Bemdito

Sinhá, limpe sua sujeira!

Ex-BBB e digital influencer, Adriana Sant'anna reproduz herança colonial ao reclamar de empregadas domésticas nos EUA
POR Izabel Accioly

Uma mulher branca grava um vídeo para o seu perfil em uma rede social. Em aparente desespero, clama aos seus seguidores que encontrem “um anjo” que “limpe, lave, passe, guarde, cozinhe e olhe as crianças”. O nome da mulher é Adriana Sant’anna, ex-BBB e digital influencer, que se mudou recentemente para uma mansão de sete quartos na Flórida (EUA).

O vídeo em que expressa seu sofrimento por não possuir uma empregada doméstica é um retrato da saudade colonial característica da elite branca brasileira. Essa nostalgia é uma das maiores heranças coloniais. Uma memória ainda tão viva e um anseio de que “as coisas voltem a ser como antes” são expressões do desejo de continuar a dominar, explorar e coisificar pessoas negras.

No vídeo, apesar de afirmar que paga bem pelo serviço prestado, Adriana se queixa quando as trabalhadoras cobram um valor extra para fazer algo que não está incluso em suas atribuições. Expressa o choque cultural que sentiu ao comparar o trabalho doméstico no Brasil e nos EUA:

“No Brasil a gente estava feito! Uma pessoa lá com a gente fazia tudo. Aqui, pra passar, 25 dólares a mais. Pra dobrar, 25 dólares. Pra esticar o braço, mais 10 dólares. É assim! Você, que tem alguém no Brasil, ajoelha e agradece a Jesus. Aqui nos Estados Unidos é diferente. Quando cheguei aqui, fiquei louca!”. A experiência de delegar os serviços domésticos é extremamente recorrente entre a elite branca brasileira. A loucura que Adriana menciona é motivada por se ver agora responsável por realizar a limpeza da sua própria casa.
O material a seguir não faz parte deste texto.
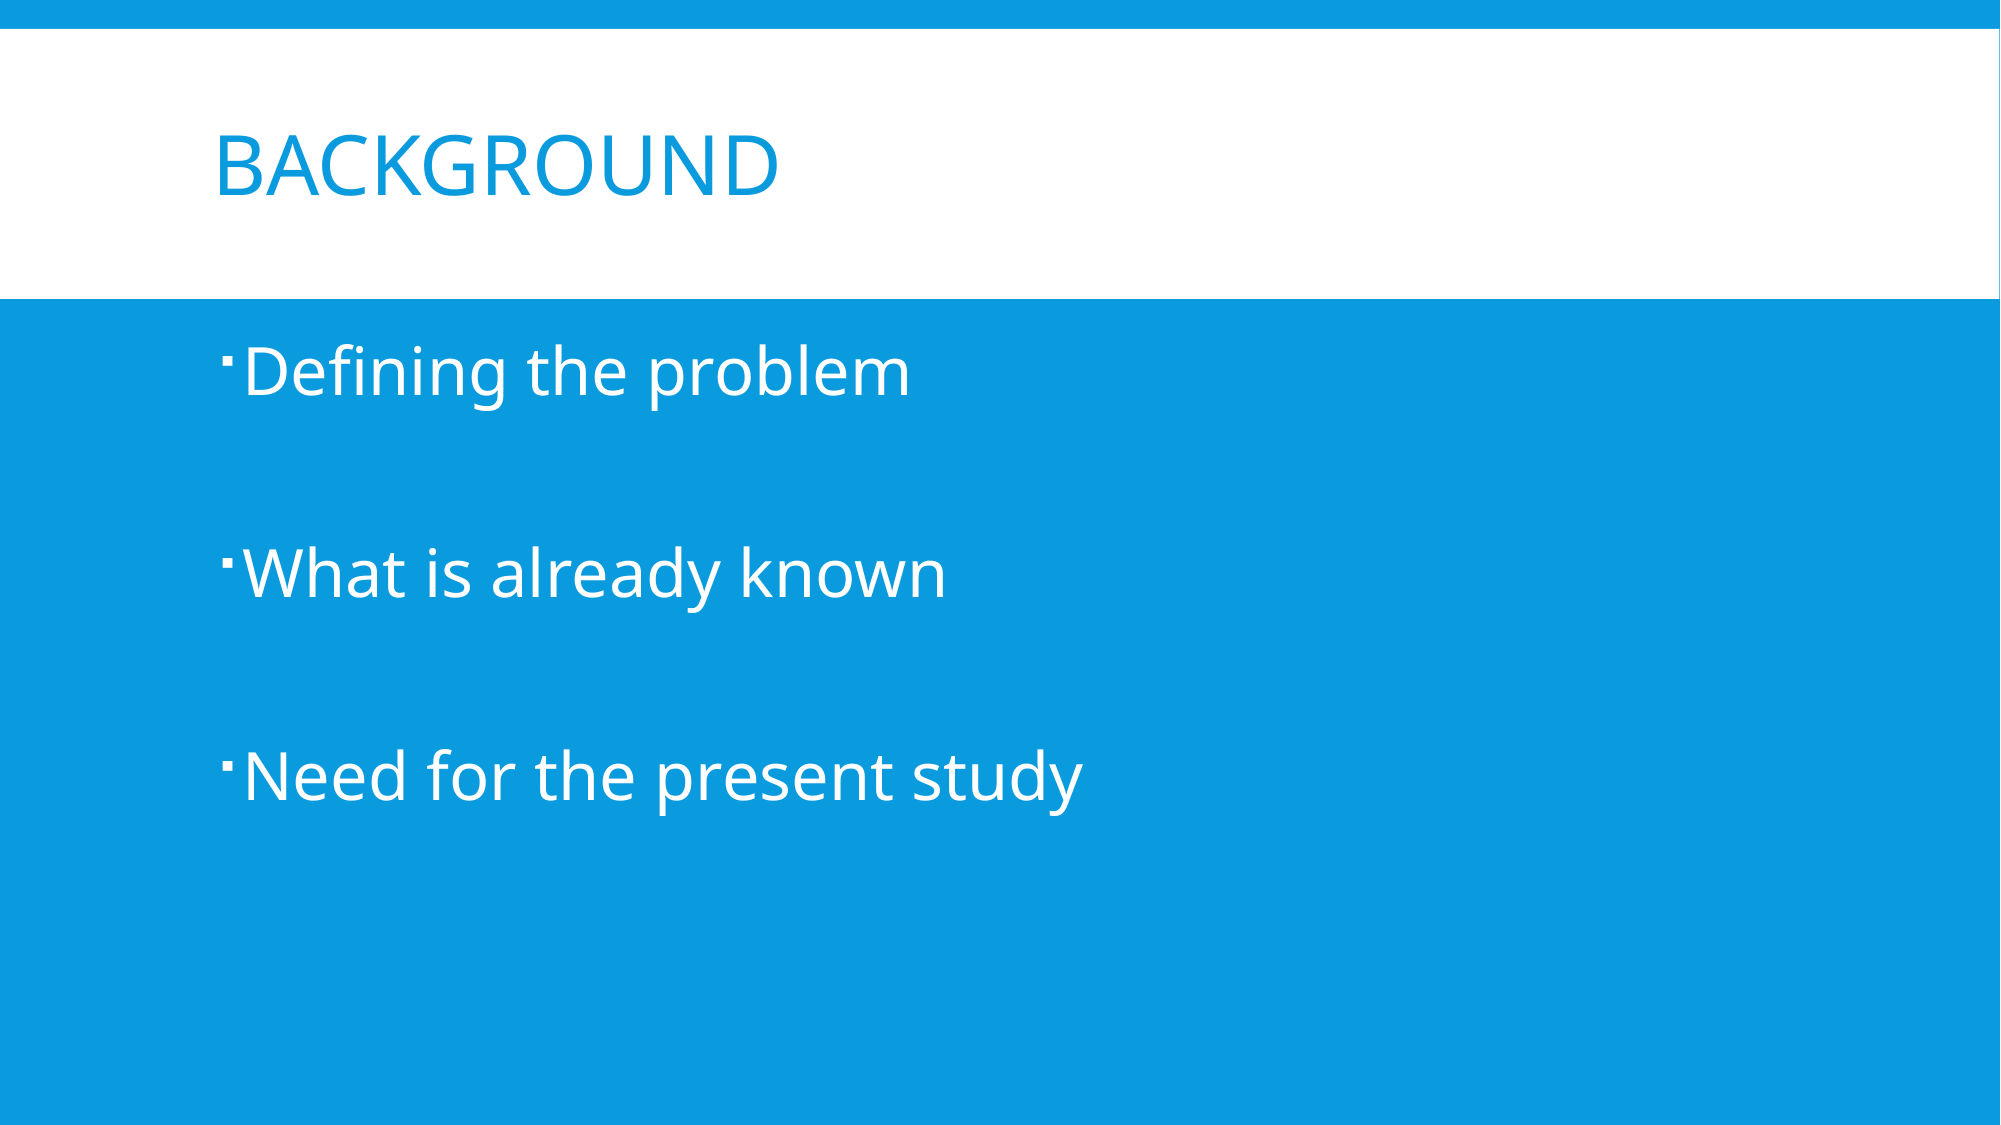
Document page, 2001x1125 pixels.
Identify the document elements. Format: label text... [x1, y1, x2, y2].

title Background [197, 46, 1803, 295]
list Defining the problem What is already known Need for the present study [197, 329, 1803, 1020]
Esse trabalho continua a ser visto como inferior, ainda é absurdamente precarizado e tem fortes semelhanças com o período escravocrata. Querer que uma pessoa esteja sempre a sua disposição para realizar todo tipo de serviço doméstico, recebendo baixa remuneração, é uma triste herança colonial. A Casa Grande surta quando precisa limpar sua sujeira.

Izabel Accioly

Mestra em Antropologia Social pela UFScar, é pesquisadora do Grupo de Estudo e Pesquisa sobre Relações de Poder, Conflitos e Socialidades da USP/UFScar.